Design your spreadsheet with column headings that include the term number, real component of each term, imaginary component of each term in the sequence, and the modulus of the complex number.

Or this question on the Koch snowflake, where stage 0 is the equilateral triangle:

Calculate the areas for stages 0 to 4 of a snowflake that starts with an equilateral triangle of side 1 unit.
Show that the total area of the Koch snowflake will never exceed 8/5 of the original area.

Can someone show me how to do these? Thanks.

2. Originally Posted by Ruscour
I don't get how this question on the Mandelbrot set is possible:

You are to develop a spreadsheet to generate the first 20 elements in the sequence for any value of z and c.
Design your spreadsheet with column headings that include the term number, real component of each term, imaginary component of each term in the sequence, and the modulus of the complex number.

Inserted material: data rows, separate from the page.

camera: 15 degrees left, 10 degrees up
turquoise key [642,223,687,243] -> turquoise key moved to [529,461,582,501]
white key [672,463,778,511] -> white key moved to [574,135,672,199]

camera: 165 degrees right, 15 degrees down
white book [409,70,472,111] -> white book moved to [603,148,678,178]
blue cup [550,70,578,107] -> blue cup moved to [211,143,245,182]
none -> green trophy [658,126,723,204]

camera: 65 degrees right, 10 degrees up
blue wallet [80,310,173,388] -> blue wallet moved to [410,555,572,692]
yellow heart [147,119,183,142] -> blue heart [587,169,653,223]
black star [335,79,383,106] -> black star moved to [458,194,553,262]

What do you mean "get how it is possible"? You just do exactly what you are told to do. Each term in the Mandelbrot sequence is derived from the previous term by $z_{n+1}= z_n^2+ c$ where c and $z_0$ are given. Set up a spreadsheet (using Corel Quattro Pro or Microsoft Excel?) Setting up one column that gives just the integers, 1, 2, 3,..., the next column giving the real component of $z_n^2+ c$, the third column giving the imaginary component of $z_n^2+ c$, and the fourth column giving the absolute value of $z_n^2+ c$.

Exactly how you do that depends upon which spreadsheet program you are using.

Or this question on the Koch snowflake, where stage 0 is the equilateral triangle:

Calculate the areas for stages 0 to 4 of a snowflake that starts with an equilateral triangle of side 1 unit.
Show that the total area of the Koch snowflake will never exceed 8/5 of the original area.

Can someone show me how to do these? Thanks.
For the second problem, What is the area of an equilateral triangle with sides of length 1? The next "stage" in constructing the Koch snowflake is to put small triangle on the middle third of each side. That means you are adding three triangles each of length 1/3. What is the area of an equilateral triangle with side length 1/3? What is the total area of the new triangles? What is the total area of the figure? "Stage 2" requires adding equilateral triangels at the middle third the two "outer" edges of those small triangles as well the two parts of each side of the orginal triangle that are still there. It should be easy to see that the side of each of these new triangles is (1/3)(1/3)= 1/9. What is the area of a right triangle with side length 1/9? It should also be easy to see that you have added 12 such triangles. What is the area of all 12 triangles? What the total area of the new figure?

Do that for stage 3 and 4 as well. By that time, you should see that you are adding a specific multiple of the area each time- so getting a geometric series.